Reports trickling in from Iran indicate unrest in southwestern oil-rich province of Khuzestan on Friday after bread prices rose significantly in recent days.
First came the news Friday morning that internet connection was shut off or significantly slowed down in Khuzestan, a development usually signaling protests in Iran. Authorities disrupt the Internet to prevent news of unrest reaching the rest of the country and abroad. It is also done to prevent protesters from galvanizing support in nearby regions.
Later came reports of a curfew in the city of Susangerd and gunshots heard in the Abuzar neighborhood. Some reports that Iran International cannot independently confirm speak of security forces forcefully entering homes and warning citizens not to join protests.
A source told Iran International that “Security forces went up to the roofs of buildings and homes and fired tear gas into the courtyards of some houses,” adding that they were trying to intimidate Susangerd residents to prevent them from joining the protests.
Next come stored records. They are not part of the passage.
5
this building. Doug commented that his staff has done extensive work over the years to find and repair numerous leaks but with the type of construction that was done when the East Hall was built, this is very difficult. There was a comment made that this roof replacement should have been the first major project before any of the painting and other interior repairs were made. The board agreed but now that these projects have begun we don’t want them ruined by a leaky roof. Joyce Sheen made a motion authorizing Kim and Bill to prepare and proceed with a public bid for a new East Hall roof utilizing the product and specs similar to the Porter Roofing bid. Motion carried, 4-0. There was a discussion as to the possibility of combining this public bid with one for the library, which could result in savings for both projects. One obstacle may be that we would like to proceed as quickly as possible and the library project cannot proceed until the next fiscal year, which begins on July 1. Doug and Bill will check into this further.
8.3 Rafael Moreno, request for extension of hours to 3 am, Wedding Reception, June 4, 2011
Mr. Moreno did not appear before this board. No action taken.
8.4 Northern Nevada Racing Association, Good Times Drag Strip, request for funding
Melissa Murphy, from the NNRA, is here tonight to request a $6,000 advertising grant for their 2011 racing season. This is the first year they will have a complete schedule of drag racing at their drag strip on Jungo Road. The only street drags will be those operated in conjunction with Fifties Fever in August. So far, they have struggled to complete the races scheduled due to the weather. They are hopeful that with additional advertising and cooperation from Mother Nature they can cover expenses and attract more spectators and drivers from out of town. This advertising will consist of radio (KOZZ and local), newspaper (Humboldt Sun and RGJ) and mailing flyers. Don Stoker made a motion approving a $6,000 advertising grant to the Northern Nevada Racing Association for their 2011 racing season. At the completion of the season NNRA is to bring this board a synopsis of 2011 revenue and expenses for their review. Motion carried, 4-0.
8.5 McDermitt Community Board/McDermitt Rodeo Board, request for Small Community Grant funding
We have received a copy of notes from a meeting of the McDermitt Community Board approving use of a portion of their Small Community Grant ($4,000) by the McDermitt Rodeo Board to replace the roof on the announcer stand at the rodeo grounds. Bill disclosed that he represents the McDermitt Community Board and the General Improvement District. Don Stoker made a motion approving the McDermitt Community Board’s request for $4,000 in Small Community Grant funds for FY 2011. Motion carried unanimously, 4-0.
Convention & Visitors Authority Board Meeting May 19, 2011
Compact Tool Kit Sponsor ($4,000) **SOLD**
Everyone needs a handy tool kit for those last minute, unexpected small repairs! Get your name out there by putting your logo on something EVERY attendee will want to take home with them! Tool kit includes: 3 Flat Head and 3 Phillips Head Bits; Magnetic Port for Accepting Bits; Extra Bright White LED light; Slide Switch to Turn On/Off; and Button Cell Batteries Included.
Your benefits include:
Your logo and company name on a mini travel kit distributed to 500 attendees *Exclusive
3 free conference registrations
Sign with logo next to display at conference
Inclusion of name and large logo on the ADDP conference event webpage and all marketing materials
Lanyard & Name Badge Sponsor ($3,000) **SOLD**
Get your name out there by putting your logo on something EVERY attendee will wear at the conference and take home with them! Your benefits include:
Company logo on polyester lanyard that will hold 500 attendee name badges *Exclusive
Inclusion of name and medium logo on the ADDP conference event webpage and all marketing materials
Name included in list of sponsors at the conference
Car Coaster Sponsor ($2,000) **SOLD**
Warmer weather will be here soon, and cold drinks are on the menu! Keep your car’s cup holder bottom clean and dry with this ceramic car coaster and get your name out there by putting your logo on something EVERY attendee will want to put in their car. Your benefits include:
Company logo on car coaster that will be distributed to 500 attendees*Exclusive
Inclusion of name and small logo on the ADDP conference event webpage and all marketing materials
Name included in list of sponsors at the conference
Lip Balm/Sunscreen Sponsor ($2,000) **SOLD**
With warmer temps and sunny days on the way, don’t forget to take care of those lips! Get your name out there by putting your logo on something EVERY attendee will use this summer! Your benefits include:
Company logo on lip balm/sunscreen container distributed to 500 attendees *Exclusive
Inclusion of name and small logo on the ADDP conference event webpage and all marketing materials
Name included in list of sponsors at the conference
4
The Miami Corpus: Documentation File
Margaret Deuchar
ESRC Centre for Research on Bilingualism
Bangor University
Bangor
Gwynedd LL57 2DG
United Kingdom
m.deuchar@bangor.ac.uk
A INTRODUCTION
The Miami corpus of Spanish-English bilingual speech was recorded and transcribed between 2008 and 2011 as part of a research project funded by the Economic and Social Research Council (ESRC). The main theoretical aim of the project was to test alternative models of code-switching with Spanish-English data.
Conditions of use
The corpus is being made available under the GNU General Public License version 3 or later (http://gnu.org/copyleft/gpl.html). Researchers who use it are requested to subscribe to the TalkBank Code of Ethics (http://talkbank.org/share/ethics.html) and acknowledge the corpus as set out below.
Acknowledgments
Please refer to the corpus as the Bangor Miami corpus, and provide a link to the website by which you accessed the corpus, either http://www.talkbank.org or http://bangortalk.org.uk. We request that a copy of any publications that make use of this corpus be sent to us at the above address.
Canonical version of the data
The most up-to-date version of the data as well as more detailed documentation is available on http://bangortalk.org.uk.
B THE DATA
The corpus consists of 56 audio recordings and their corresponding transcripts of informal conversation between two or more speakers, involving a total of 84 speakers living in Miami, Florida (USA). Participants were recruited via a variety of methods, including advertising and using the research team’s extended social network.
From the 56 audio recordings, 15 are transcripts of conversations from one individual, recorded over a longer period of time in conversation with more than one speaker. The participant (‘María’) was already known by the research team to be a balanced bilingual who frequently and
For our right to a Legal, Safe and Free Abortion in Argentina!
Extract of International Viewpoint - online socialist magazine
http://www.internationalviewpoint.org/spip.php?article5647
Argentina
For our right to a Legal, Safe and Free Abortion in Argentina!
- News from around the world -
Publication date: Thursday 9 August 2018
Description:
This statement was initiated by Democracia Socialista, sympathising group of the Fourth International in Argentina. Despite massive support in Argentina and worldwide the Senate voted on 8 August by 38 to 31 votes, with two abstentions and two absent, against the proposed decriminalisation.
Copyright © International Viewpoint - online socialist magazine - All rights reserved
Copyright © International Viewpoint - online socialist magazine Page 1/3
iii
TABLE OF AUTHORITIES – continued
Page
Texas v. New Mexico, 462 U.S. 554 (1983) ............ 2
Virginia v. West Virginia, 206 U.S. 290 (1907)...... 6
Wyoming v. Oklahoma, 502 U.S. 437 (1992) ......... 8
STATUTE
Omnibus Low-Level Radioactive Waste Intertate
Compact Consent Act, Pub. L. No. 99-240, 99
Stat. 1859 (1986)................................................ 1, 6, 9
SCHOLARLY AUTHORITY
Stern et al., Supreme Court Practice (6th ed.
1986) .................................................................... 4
Apart from this general picture, there are no details about how large the protests were, possible clashes, injuries, or if the unrest continues.
Khuzestan was a hotbed of protests in May and June 2021 when for consecutive days people in many cities came into streets to demand water, amid government mismanagement of water resources and drought. At least ten people were shot by security forces in the unrest.
With the sudden quadrupling of bread prices, many Iranians expect widespread protests, since a persistent 40-percent inflation has depleted people’s finances and bread is the last food item poorer families can afford.